I have a love for all things bright and patterned, so of course I just had to try my hand at these “checkerboard” cookies. I chose to do a white and red pattern, but they would be even more festive in red and green. I think my checkerboarding skills could use a little practice, but they’re not bad for my first try!
P+P Tip: Be super careful in lining up your colors are you’re slicing and stacking the dough. Don’t be afraid to trim off anything that’s not quite square.
- 1 cup unsalted butter, room temperature
- 1 1/2 cup sugar
- 1 1/2 t. baking powder
- 1/2 t. salt
- 1 egg
- 1 t. vanilla
- 2 1/2 cups all-purpose flour
- Red food coloring
- Using an electric mixer, beat the butter for 30 seconds. Add sugar, baking powder, and salt. Mix until combined, scraping sides of bowl occasionally. Beat in egg and vanilla until combined. Gradually add flour until combined.
- Divide dough in half. Add food coloring to one half and mix until fully integrated. Leave the remaining dough portion plain.

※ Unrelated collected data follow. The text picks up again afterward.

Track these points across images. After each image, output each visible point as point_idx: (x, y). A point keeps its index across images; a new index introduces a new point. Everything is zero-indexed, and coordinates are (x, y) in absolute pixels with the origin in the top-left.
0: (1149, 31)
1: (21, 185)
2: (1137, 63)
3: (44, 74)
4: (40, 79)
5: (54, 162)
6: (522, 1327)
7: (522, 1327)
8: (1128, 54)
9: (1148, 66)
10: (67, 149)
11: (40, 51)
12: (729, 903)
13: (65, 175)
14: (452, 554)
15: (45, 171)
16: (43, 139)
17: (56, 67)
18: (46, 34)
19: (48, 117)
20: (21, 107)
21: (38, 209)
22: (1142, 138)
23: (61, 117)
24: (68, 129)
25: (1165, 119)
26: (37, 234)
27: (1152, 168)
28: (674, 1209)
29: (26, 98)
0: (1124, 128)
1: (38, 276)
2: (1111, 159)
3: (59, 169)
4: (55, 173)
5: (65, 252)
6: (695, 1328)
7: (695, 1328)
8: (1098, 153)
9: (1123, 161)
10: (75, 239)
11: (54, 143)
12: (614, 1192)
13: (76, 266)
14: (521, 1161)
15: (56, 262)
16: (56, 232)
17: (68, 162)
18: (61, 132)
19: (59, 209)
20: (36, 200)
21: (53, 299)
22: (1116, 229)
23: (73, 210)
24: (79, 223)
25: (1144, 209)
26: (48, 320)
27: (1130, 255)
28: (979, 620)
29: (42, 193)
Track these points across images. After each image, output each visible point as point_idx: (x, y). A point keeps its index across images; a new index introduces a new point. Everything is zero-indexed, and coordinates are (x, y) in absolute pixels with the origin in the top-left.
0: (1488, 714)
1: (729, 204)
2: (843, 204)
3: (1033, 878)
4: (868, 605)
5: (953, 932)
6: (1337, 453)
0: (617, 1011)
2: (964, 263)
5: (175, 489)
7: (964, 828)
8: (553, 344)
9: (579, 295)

- Shape each portion of dough into a 6 inch x 2 inch rectangular log. Wrap each log in plastic wrap or waxed paper. Chill for at least 2 hours or until dough is very firm. Use a sharp knife to cut each log lengthwise into four slices. You should end up with four 6×2-inch pieces from each color of dough.
- Stack four dough slices together, alternating colors. Then repeat that process again so that you have two rectangular logs, each with four layers. Press dough together to seal layers. Wrap each log in plastic wrap or waxed paper. Chill about 30 minutes or until firm.
- Cut each layered log lengthwise into four slices–each slice will have four layers in alternating colors. Stack four dough slices together, alternating colors, to create a checkerboard effect. Trim the edges to neaten up the lines, as necessary. Wrap each log in plastic wrap or waxed paper. Chill about 30 minutes or until firm.
- Preheat oven to 350 degrees F. Use a sharp knife to cut logs crosswise into 1/4-inch slices. Place the slices 1 inch apart (they will spread during baking) on an ungreased cookie sheet.
- Bake for 8 to 10 minutes or until edges are firm and bottoms are lightly browned. Cookies may still appear soft, but will firm up as they cool. After one minute, transfer cookies to cooling rack to cool completely. minute. Enjoy!